> **Requirement**
Scan the lines below; pull out those with "Cervix".

> **Exercise data**
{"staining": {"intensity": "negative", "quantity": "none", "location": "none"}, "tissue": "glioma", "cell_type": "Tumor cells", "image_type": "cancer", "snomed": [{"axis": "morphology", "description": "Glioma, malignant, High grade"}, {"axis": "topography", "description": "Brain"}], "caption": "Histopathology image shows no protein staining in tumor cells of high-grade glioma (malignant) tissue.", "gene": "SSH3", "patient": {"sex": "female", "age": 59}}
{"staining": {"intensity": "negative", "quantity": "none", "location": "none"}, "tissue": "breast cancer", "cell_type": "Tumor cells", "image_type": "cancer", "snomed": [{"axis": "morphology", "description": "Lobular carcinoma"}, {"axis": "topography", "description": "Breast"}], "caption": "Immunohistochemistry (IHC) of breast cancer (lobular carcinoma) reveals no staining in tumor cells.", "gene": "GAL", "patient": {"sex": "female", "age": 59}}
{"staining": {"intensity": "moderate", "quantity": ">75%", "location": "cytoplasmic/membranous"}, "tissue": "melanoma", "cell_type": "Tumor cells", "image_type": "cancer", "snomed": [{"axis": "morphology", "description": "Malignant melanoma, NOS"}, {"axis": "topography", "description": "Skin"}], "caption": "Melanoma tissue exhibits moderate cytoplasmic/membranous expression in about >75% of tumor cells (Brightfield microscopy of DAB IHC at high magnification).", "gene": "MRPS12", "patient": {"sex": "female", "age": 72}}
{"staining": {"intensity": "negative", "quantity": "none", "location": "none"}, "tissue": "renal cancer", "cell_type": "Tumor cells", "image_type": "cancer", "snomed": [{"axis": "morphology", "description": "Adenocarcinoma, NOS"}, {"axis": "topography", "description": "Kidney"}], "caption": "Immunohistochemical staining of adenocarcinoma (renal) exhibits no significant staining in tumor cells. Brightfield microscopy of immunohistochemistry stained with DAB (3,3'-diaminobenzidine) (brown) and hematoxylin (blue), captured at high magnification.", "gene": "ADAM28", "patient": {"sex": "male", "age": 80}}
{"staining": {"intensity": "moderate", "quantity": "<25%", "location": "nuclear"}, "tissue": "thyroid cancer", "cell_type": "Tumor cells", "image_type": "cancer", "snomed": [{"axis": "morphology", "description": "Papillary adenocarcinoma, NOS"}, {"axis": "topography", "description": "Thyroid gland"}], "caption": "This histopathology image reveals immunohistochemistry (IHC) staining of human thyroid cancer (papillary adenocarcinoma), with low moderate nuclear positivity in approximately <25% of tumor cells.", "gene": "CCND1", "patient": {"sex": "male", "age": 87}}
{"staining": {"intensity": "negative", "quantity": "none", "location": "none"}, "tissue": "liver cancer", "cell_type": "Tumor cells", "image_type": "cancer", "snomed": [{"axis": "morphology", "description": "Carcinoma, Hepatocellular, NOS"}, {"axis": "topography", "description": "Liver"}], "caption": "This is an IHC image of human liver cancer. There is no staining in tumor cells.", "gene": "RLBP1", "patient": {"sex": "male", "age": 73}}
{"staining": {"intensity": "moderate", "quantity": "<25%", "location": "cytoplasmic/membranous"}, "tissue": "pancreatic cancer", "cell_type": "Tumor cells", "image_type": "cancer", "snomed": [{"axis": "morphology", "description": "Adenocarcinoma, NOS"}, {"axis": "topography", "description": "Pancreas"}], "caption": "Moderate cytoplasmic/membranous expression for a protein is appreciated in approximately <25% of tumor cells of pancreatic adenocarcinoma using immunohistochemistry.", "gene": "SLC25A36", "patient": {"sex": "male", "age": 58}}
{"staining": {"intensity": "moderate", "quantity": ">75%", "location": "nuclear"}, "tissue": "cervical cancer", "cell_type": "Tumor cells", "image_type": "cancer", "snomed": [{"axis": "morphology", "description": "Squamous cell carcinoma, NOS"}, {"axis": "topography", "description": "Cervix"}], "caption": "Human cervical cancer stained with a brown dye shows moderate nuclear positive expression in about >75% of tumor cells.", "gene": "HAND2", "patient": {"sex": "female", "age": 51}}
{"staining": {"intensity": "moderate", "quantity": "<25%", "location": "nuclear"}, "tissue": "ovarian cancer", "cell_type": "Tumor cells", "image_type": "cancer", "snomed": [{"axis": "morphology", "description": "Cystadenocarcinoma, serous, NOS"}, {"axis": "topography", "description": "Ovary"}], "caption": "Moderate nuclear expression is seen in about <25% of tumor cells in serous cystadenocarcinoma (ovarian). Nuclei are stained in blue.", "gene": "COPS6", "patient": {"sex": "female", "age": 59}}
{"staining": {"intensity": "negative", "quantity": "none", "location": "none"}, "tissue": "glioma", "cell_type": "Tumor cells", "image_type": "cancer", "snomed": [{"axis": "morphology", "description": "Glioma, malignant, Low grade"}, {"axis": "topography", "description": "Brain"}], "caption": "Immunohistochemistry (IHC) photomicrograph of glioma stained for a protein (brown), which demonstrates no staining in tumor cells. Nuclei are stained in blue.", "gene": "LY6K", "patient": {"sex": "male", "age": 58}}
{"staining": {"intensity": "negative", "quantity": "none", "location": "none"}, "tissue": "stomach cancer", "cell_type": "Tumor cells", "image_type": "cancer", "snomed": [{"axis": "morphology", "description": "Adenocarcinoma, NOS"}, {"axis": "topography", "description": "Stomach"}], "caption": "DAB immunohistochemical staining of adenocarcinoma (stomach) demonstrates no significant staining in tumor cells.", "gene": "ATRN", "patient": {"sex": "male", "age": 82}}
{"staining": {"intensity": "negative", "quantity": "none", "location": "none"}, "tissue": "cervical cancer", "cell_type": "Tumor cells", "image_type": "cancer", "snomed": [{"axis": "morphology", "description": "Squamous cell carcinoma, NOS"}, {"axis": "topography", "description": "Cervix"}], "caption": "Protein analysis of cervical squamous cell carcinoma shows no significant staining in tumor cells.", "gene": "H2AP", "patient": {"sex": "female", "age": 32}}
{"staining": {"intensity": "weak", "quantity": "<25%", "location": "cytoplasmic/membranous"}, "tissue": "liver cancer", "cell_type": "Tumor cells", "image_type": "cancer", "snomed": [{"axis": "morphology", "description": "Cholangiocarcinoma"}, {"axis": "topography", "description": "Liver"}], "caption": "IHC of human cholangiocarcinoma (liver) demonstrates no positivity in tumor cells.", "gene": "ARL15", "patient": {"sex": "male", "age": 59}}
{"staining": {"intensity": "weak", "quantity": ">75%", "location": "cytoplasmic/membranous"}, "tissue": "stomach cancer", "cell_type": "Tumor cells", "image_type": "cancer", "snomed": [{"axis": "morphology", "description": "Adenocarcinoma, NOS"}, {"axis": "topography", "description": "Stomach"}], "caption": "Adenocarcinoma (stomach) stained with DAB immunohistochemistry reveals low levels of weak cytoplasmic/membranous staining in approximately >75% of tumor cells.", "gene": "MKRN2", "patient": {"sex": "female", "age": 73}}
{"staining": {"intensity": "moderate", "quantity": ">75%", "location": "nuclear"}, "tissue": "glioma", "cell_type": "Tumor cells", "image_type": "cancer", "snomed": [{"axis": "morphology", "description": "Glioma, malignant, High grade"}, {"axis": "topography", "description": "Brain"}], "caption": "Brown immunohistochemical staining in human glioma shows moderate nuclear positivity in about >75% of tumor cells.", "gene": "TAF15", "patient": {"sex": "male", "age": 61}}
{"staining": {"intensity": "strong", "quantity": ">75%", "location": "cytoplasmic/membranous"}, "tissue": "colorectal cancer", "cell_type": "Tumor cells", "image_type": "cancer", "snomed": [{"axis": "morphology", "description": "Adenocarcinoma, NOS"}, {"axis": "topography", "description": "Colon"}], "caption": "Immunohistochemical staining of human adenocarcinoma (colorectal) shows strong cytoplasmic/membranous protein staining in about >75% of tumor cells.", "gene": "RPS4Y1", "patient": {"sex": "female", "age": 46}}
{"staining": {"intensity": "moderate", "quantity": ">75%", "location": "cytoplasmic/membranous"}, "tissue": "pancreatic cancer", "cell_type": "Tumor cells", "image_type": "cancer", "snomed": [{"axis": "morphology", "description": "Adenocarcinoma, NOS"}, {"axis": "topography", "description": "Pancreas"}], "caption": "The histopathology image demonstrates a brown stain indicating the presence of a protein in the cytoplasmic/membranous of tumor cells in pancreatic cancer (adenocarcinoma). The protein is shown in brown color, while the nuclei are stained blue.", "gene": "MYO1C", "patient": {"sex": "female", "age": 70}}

> **Task answer**
{"staining": {"intensity": "moderate", "quantity": ">75%", "location": "nuclear"}, "tissue": "cervical cancer", "cell_type": "Tumor cells", "image_type": "cancer", "snomed": [{"axis": "morphology", "description": "Squamous cell carcinoma, NOS"}, {"axis": "topography", "description": "Cervix"}], "caption": "Human cervical cancer stained with a brown dye shows moderate nuclear positive expression in about >75% of tumor cells.", "gene": "HAND2", "patient": {"sex": "female", "age": 51}}
{"staining": {"intensity": "negative", "quantity": "none", "location": "none"}, "tissue": "cervical cancer", "cell_type": "Tumor cells", "image_type": "cancer", "snomed": [{"axis": "morphology", "description": "Squamous cell carcinoma, NOS"}, {"axis": "topography", "description": "Cervix"}], "caption": "Protein analysis of cervical squamous cell carcinoma shows no significant staining in tumor cells.", "gene": "H2AP", "patient": {"sex": "female", "age": 32}}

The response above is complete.